Jesus renova as suas forças e a sua fé oferecendo-lhes uma refeição, preparada com todo o Seu amor - tal como ainda hoje o deseja fazer, a cada um de nós, sempre que participamos na Santa Missa. Nutridos com este verdadeiro alimento - o corpo e sangue do próprio Deus - está na altura dos Apóstolos se porem a caminho; está na altura de partirem em missão; está na altura de responder com coragem à vocação a que o Senhor os chama ...
Depois de terem comido, Jesus perguntou a Simão Pedro:
«Simão, filho de João, tu amas-Me mais do que estes?»
Pedro respondeu:
«Sim, Senhor, Tu sabes que eu sou deveras teu amigo.»
Jesus disse-lhe:
«Apascenta as minhas ovelhas.»
Jo 21,15
(versão da Bíblia dos Capuchinhos)
Simão, tu amas-Me?
Também a nós Jesus faz essa pergunta ... Marisa, tu amas-Me? Mais que qualquer outra pessoa? Acima de tudo?
Outras traduções da Bíblia (mais correctas a meu ver) dizem-nos que a resposta de Simão Pedro foi:
Sim, Senhor, Tu sabes que eu gosto muito de Ti ...
Tal como Pedro, também eu desejava poder dizer - Sim, Senhor, Tu sabes que eu Te amo ... mas, na verdade, ainda só sou capaz de responder - Sim, Senhor, Tu sabes que eu gosto muito de Ti ...
A praia junto da Mensa Christi e do local do Primado de Pedro
Ao ouvir esta passagem do Evangelho de São João, na Terra Santa, lembro-me imediatamente duma homilia que tinha ouvido alguns meses antes e dum pequeno (grande!) livro de C.S. Lewis, chamado "Os quatros amores".
O Sr. Padre tinha-nos explicado que, nos textos originais dos Evangelhos, escritos em grego, o verbo utilizado na primeira pergunta de Jesus a Pedro tinha sido a conjugação do verbo Agape.

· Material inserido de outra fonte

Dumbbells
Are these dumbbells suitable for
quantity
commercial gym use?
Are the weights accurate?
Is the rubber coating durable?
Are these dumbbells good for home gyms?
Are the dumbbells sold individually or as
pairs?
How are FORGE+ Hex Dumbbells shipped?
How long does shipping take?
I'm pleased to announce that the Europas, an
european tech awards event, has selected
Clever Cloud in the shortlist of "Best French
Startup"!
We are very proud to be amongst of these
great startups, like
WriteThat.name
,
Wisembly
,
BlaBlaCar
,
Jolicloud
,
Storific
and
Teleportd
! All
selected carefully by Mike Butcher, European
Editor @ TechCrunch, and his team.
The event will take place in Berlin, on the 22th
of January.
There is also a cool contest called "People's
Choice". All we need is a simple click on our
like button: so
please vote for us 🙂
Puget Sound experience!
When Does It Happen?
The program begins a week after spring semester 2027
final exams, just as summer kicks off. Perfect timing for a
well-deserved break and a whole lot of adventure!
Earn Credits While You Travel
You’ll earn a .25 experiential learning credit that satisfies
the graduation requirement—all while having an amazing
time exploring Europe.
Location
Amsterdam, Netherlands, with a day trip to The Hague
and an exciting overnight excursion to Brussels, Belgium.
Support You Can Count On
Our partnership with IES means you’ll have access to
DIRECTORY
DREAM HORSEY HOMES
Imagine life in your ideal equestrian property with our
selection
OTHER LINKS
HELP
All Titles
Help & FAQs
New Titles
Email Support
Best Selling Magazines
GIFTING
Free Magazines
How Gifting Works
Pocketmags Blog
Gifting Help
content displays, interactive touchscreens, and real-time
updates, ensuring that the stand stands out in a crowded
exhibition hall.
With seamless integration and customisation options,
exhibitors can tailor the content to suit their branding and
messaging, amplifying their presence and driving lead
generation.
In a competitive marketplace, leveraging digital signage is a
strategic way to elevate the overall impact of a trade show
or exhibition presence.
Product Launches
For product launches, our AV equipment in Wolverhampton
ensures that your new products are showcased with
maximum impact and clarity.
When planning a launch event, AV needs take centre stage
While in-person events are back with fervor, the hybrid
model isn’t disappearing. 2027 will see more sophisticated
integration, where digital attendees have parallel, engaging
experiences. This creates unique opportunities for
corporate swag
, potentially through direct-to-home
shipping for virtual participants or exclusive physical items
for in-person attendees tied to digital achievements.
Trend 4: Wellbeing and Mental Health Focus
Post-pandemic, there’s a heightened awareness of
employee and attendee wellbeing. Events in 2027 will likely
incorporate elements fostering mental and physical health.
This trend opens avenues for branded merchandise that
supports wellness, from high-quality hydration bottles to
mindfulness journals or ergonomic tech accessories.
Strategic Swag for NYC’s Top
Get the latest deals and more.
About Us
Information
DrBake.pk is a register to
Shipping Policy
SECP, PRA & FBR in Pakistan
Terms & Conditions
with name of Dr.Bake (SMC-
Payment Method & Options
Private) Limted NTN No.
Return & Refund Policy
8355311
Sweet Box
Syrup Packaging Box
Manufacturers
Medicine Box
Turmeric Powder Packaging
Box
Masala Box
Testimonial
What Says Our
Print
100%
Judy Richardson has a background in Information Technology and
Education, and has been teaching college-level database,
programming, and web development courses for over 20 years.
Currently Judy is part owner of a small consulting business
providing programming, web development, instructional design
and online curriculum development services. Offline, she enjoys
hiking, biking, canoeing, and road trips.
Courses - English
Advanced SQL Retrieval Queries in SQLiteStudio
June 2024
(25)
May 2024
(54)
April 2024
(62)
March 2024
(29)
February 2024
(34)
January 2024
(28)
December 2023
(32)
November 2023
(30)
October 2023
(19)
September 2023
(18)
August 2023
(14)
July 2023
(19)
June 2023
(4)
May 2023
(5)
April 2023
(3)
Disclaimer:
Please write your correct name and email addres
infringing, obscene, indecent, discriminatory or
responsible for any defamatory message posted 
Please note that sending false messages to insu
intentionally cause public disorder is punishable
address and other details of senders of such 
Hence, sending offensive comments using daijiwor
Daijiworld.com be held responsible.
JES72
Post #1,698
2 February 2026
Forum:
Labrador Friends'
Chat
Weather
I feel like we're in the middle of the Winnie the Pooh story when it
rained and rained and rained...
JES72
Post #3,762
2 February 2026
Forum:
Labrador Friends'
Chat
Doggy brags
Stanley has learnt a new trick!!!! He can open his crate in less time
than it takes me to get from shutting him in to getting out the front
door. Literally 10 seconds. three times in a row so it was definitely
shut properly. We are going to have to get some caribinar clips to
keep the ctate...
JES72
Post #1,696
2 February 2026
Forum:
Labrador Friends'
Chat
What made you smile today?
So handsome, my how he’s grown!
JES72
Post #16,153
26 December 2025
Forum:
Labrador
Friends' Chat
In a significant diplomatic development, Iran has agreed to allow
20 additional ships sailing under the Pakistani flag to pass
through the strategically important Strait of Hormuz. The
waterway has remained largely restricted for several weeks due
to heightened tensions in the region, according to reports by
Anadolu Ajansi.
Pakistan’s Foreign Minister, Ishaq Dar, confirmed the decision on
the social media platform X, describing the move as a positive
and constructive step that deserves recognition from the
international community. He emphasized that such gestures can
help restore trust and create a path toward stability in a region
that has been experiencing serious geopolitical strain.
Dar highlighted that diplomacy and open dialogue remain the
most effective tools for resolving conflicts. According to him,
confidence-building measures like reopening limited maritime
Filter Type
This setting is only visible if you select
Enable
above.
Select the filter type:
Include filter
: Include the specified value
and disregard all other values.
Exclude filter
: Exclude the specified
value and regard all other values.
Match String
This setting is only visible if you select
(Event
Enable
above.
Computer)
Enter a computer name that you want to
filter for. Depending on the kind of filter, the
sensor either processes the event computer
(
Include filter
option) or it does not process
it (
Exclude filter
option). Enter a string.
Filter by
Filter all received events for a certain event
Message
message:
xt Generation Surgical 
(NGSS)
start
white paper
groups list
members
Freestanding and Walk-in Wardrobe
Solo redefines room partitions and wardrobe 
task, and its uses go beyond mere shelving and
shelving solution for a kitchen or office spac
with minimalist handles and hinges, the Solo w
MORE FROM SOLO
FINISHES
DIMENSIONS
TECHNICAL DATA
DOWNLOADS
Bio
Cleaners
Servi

Para quem não estiver familiarizado com a palavra, o amor Agape é o nome que os primeiros cristãos encontraram para nomear o infinito e imerecido amor de Deus por cada um de nós. O amor Agape é o amor mais inteiro, mais completo. É um amor absolutamente desinteressado de si próprio e livre - livre para amar e servir o outro. Aquilo que o amor Agape mais deseja - ou, melhor dizendo, a pulsão irresistível que sente, impossível de conter ou dominar - é o doar-se, totalmente, ao outro. O amor Agape é o amor que deseja dar a vida pelo outro, que dá (e dá-se) sem medida, que dá (e dá-se) sem condições. É um amor completamente desmedido e incondicional. E este é o amor que Deus tem por cada um de nós....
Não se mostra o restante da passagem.